We had a really lovely afternoon, after older son worked in my mother's Hebrew school class as an aide (they were doing their model seder, he ate well) and younger son had his first spring soccer game, which unfortunately his team lost, leading to a bit of grumpiness. We went to Gunston Hall Plantation, where they had an American Revolutionary War skirmish reenactment going on (it continues tomorrow, for anyone within driving distance of Mason Neck, Virginia). 225 years ago in the spring of 1781, a British fleet with two 24-gun ships, two 18-gun ships and six transports sailed up the Potomac River looking to raid plantations and storehouses. Near Alexandria on April 1st, the British raided in two ships, one of which was named the Surprise. *g* They intended to plunder Mount Vernon, Gunston Hall and Henry Lee II's estate at Leesylvania, but instead their schooner was captured and men taken prisoner.

I don't know much about George Mason beyond his role in drafting the Virginia Declaration of Rights and his objections to the Constitution as originally ratified, which led to the passing of the Bill of Rights to amend the Constitution. (I don't even know how the university that bears his name came to be named after him, since it's not a very old university). So the estate tour was fascinating...he was a phenomenally successful businessman, with interests in tobacco, shipping and various land ventures. He was involved in Virginia politics for much of his life and in American Colonial politics from the 1760s, and his estate is nearly as stunning as Mount Vernon...a longer walk to the Potomac River, but formal gardens and woods behind the mansion that make up for the more distant access. (It's always bizarre seeing the slave quarters of the fathers of our civil liberties.) Mason and George Washington could have visited each other regularly, they lived a few miles along the river from one another...I wonder if they did. Reenactment photos today, mansion and grounds photos later...

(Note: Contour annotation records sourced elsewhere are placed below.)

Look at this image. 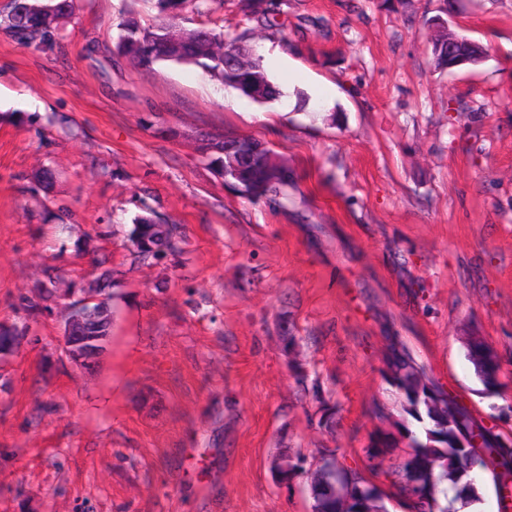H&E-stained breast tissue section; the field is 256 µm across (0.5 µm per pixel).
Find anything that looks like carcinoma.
I'll list each match as a JSON object with an SVG mask.
<instances>
[{"mask_svg": "<svg viewBox=\"0 0 512 512\" xmlns=\"http://www.w3.org/2000/svg\"><path fill=\"white\" fill-rule=\"evenodd\" d=\"M15 7L0 15V30L20 41L31 44L52 45L56 43V32L61 20L69 17L74 9V0H56L58 14L46 23L38 17L28 16L26 0H13ZM159 12L168 21L155 25L140 26L134 22L121 24L122 33L116 44L117 56L129 60L142 69H151L161 62L191 64L202 68L206 73L222 83L235 88L255 102L263 103L273 97L274 87L270 84L262 55L255 56L250 63L239 68H226L224 56L217 54L215 46L235 47L242 52L248 47L240 44L238 37L224 41V32L214 29H193L188 40L180 43L172 41L170 31L172 20L177 15L168 12L164 0H156ZM244 10L249 19L260 25L269 23V14L274 11L271 0H243ZM475 53L470 38L462 35L457 44L432 46L435 66L439 69L455 71L454 64L461 55ZM224 145L226 141H213L205 147L204 155L214 169L224 166ZM230 186L241 188L253 201L273 200L288 186V166L271 152L259 151L249 160V168L242 178L233 180ZM178 226H169L161 221L155 212L144 207V214L135 219L130 239L136 248V258L145 261L150 258V249L141 245V240L168 241L170 251L178 250V243L171 242L172 233ZM468 360L474 366L482 389L488 396L501 393L505 386L499 364L481 351L477 342L466 349ZM385 378L403 399V412L407 422L396 421L398 432L378 433L374 445L366 449V457H386L395 450L404 449V460L397 470H383L381 474L391 479L396 491L401 495H417L431 492L428 504L421 506L420 512H456L458 501L478 499L476 469H501L504 475L512 474V446L501 441L493 428L486 426L484 419L468 415L465 408L454 398H448V432L459 433L463 440L452 439L448 447L438 452V463L432 470L421 464L424 450L417 443L426 441L427 429L431 428L426 396L427 389H419L418 370L404 347L389 338L386 355ZM348 495L355 501L356 512H388L387 498L380 486L367 480L356 468H343L336 464L335 452L321 467V478L312 490L313 512H336L339 497Z\"/></svg>", "mask_w": 512, "mask_h": 512, "instance_id": "cac0c4a2", "label": "carcinoma"}]
</instances>
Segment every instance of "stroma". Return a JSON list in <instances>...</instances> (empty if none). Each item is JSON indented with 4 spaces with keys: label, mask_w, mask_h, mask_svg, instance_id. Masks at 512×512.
<instances>
[{
    "label": "stroma",
    "mask_w": 512,
    "mask_h": 512,
    "mask_svg": "<svg viewBox=\"0 0 512 512\" xmlns=\"http://www.w3.org/2000/svg\"><path fill=\"white\" fill-rule=\"evenodd\" d=\"M240 0L179 24L248 33L276 99L191 65L113 56L155 0H75L59 47L0 32V512H313L285 453L367 468L371 406L402 414L386 338L512 431V0ZM487 50L436 70L429 19ZM252 137L288 165L280 204L227 186L197 136ZM52 169L50 185L34 175ZM185 237L137 264L144 207ZM117 273L97 362L62 352L63 308ZM59 296L43 300L47 274ZM39 303L37 315L25 301ZM511 380L482 397L463 339Z\"/></svg>",
    "instance_id": "obj_1"
}]
</instances>
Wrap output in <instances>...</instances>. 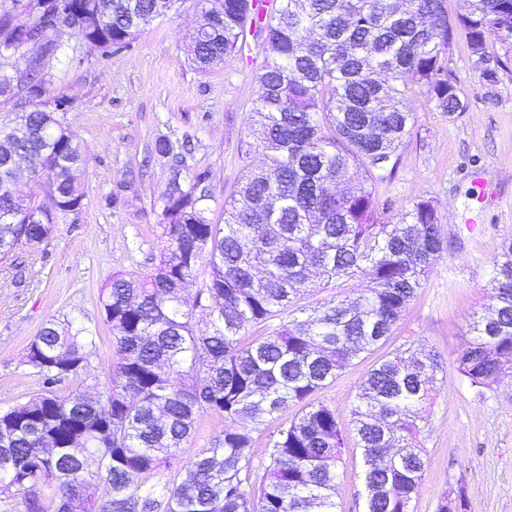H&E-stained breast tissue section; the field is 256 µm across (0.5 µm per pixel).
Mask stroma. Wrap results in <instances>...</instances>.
I'll list each match as a JSON object with an SVG mask.
<instances>
[{
	"instance_id": "obj_1",
	"label": "stroma",
	"mask_w": 512,
	"mask_h": 512,
	"mask_svg": "<svg viewBox=\"0 0 512 512\" xmlns=\"http://www.w3.org/2000/svg\"><path fill=\"white\" fill-rule=\"evenodd\" d=\"M202 20L196 0H176L127 49L89 53L64 30L45 70L46 99L66 101L60 118L85 158L79 210L60 215L47 242L16 249L0 261V409L43 390L24 361L25 349L48 321L98 328L100 339L78 379L58 395L95 392L113 361L112 335L104 327L98 296L117 272L150 271L163 242L157 224L168 177L165 159L151 156L156 139L191 135L189 165L207 169L213 199L210 217L224 221V200L237 183L266 164L250 132L259 94L256 75L270 54L252 42L249 58L228 57L223 68L203 72L191 62L188 36ZM448 69L469 108L451 118L424 92L406 101L415 124L397 173L372 191L392 215L414 202L433 205L450 246L431 269L388 343L432 349L442 368L421 421L425 471L413 512H437L448 487H463L468 512H512V383L478 393L459 373L457 356L469 324L490 305V260L512 239V73L495 87L480 79L481 65L464 42L448 56ZM484 171L497 191L481 206L473 171ZM375 355L354 360L317 398L348 417ZM338 470L335 500L341 512H363L364 466L349 448Z\"/></svg>"
}]
</instances>
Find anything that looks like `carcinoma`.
I'll use <instances>...</instances> for the list:
<instances>
[{
    "instance_id": "1",
    "label": "carcinoma",
    "mask_w": 512,
    "mask_h": 512,
    "mask_svg": "<svg viewBox=\"0 0 512 512\" xmlns=\"http://www.w3.org/2000/svg\"><path fill=\"white\" fill-rule=\"evenodd\" d=\"M35 17L21 0L6 12L20 44L0 58L24 62L0 75L22 137L0 130V259L20 246L40 247L58 215L80 208L84 160L58 119L65 102L44 99V68L25 44L45 42L56 26L73 30L89 50H122L166 16L174 0H49ZM263 23L255 0H198L208 29L192 35L188 52L202 70L241 53L247 35L271 48L253 103L257 142L267 167L247 175L224 206V223L209 217V174L186 165L192 137L159 138L154 154L168 160L158 228L167 243L149 273H118L99 296L112 332V373L87 402L52 387L86 369L93 331L47 322L26 349L48 393L0 410V496L26 490L24 512H65L81 497L85 512H340L333 497L348 444L364 463V512H412L424 475L419 421L430 399L439 355L405 359L384 354L366 373L348 423L313 396L352 361L382 348L447 249L430 202L398 217L375 202L366 183L390 179L414 126L404 106L418 90L450 117L468 99L448 72L457 38L481 59L488 86L512 69V0H277ZM28 157L46 193L23 196L9 154ZM209 279L197 295L208 301L205 329L183 296L203 256ZM487 283L493 315L476 316L457 357L471 385L492 390L512 381V241L491 260ZM364 274L370 285L351 301L342 289ZM336 296L312 307L315 287ZM290 404L301 415L270 435L263 453L252 433ZM234 423L188 459L179 450L202 415ZM242 422L237 427L235 423ZM51 435L57 454L43 453ZM96 461L90 475L80 460ZM178 465L180 481L162 489L155 475ZM464 491L450 488L438 512H467Z\"/></svg>"
}]
</instances>
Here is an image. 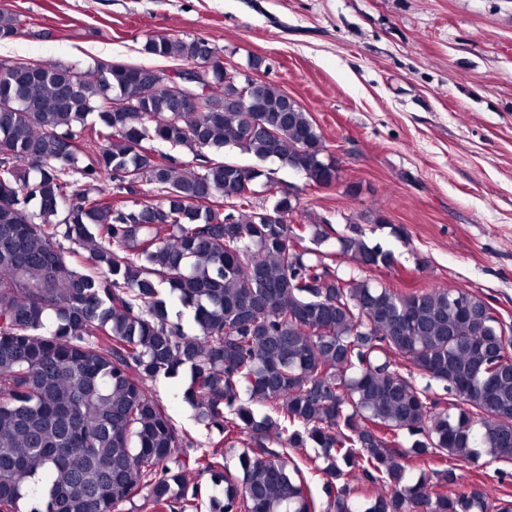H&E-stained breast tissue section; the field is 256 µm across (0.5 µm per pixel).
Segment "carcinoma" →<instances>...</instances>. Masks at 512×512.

The skirmish begins as British naval officers land and come up the hill from the river.


The colonial militia fires to defend their territory.


A Scottish regiment approaches from the woods. (There was never a real Scottish regiment raiding American plantations that I know of!)


And after the battle, a soldier smokes his pipe by the army tents. (Again, note that there were not actual army tents set up at Gunston Hall to fight off British raids; this is a bit of a historical stretch for entertainment purposes.)


We stopped at the mall at Tyson's Corner on the way home because they have an L.L. Bean store and we wanted to look at some camping-related stuff, and I ended up getting one of their awesome shoulder bags that I have coveted for awhile, as I can fit all my stuff inside without hurting my back. For dinner we got pizza for the kids and watched George Mason University's basketball team regrettably end its long and lovely run to the Final Four. I suppose that is the price we pay for having watched George Mason's Revolutionary allies defeat the British raiding party earlier. *G* And then Duke spoiler LSU lost! So now I am rooting for UCLA to win but I really just don't care very much. My new favorite thing, by the way: Sabra's Supremely Spicy Hummus. And on that note, I had better go to sleep because we want to get to the cherry blossoms in the morning before several million other people arrive, and we lose an hour overnight!